Second, it is stated right up front that the book isn’t meant to be a vegetarian cookbook. Rather, it is about making vegetables the leading role and the meat or seafood (where included in some of the recipes) a supporting role. I love this idea so much. Since the start of last year, I’ve been trying to focus my cooking on incorporating more vegetables. More meatless meals, and more unique side dishes of veggies. I find this book such an inspiration for meal ideas! I also know many friends that in the same boat as me on this too and would definitely recommend this cookbook to start.
Lastly, Ricardo dedicates this cookbook to farmers. If you’ve been following my Instagram stories and posts you’ll also know that I’ve meeting more and more farmers since last summer. I’ve been learning about the farming practices of how our produce is grown and what it really takes for the vegetable to make to my plate. Farmers are the real hero! Supporting local agriculture is important to not only our health, but the health of our plant and everything that depends on it to thrive. Eating local can change the world.
This cookbook is beautiful and artful as the vegetables that inspired the book. Recipes are fully tested, straightforward and approachable—each listing the preparation and cooking time, as well as the servings and how well it freezes. I especially adore the additional sections on how to use even the wilted unused parts of the plants for making broths, soups or purees, as well as storages tips and shelf life of most veggies.
When flipping through the book, the asparagus tart stood out the most to me. At the time I had a handful of asparagus spears ready to eat in the garden. The first ever harvest too! It also let me practice my tart making skills. The recipe was so easy to follow and came together perfectly. I decided to make mine into three smaller tarts, topping with some slivered almonds and grated cured egg yolks I had on hand too.
ASPARAGUS AND GOAT CHEESE TART
Excerpted from Vegetables First: 120 Vibrant Vegetable Forward Recipes by Ricardo Larrivée. Copyright © 2019 Ricardo Media. Published by Appetite by Random House®, a division of Penguin Random House Canada Limited. Reproduced by arrangement with the Publisher. All rights reserved.
1/4 cup (35 g) toasted hazelnuts
1/2 cup (75 g) unbleached all-purpose flour
1/2 cup (75 g) whole wheat flour
2 tsp thyme leaves
1/8 tsp salt
6 tbsp (85 g) unsalted butter, cold and cut
into cubes 2 tbsp (30 ml) 35% cream
4 oz (115 g) fresh goat cheese
3 tbsp (45 ml) 35% cream
1 lb (450 g) mix of blanched vegetables (wild asparagus or thin asparagus cut in half lengthwise and sprouting broccoli) (see note)
2 tbsp (30 ml) olive oil
1 tbsp (15 ml) white wine vinegar
Chopped, toasted hazelnuts, for serving
In a food processor, chop the hazelnuts with both flours. Add the thyme and salt. Mix to combine. Add the butter and pulse until the butter is pea-sized. Add the cream and pulse until the dough comes together.

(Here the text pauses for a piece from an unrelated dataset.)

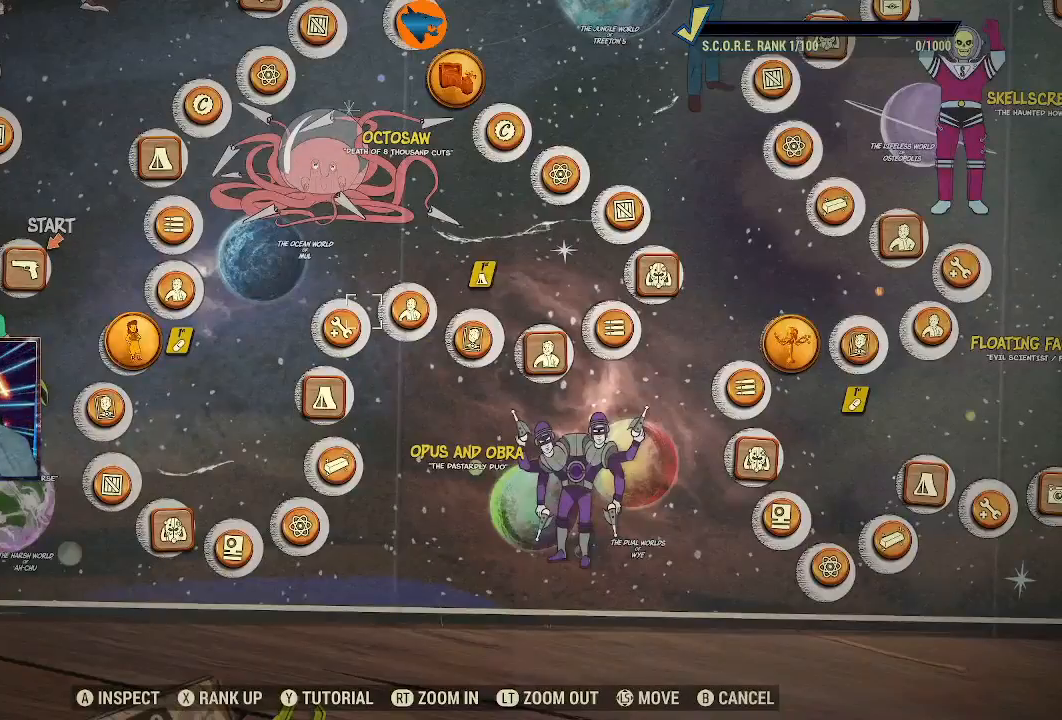
{"buttons": [], "left_stick": "up", "right_stick": "center", "events": [[367, "left_stick", "up"]]}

Place the dough in a tart mould 9 inches (23 cm) in diameter and with a removable bottom. Press the dough evenly on the bottom and sides of the mould. Refrigerate for 30 minutes.
With the rack in the middle position, preheat the oven to 400°F (200°C).
Using a fork, prick the bottom of the tart shell. Bake for 20 minutes or until the crust is golden. Let cool completely on a wire rack.
In a bowl, combine the goat cheese and cream. Season with salt and pepper. Spread evenly across the bottom of the cooled tart shell.
In another bowl, combine the vegetables with the oil and vinegar. Season with salt and pepper. Arrange the vegetables on top of the cheese. Sprinkle with hazelnuts and serve.
NOTE Wild asparagus is not technically asparagus but is marketed under that name. You can find it in select grocery stores in the spring. Sprouting broccoli is also sold under the names broccolini. In this recipe, it can be replaced with rapini or broccoli.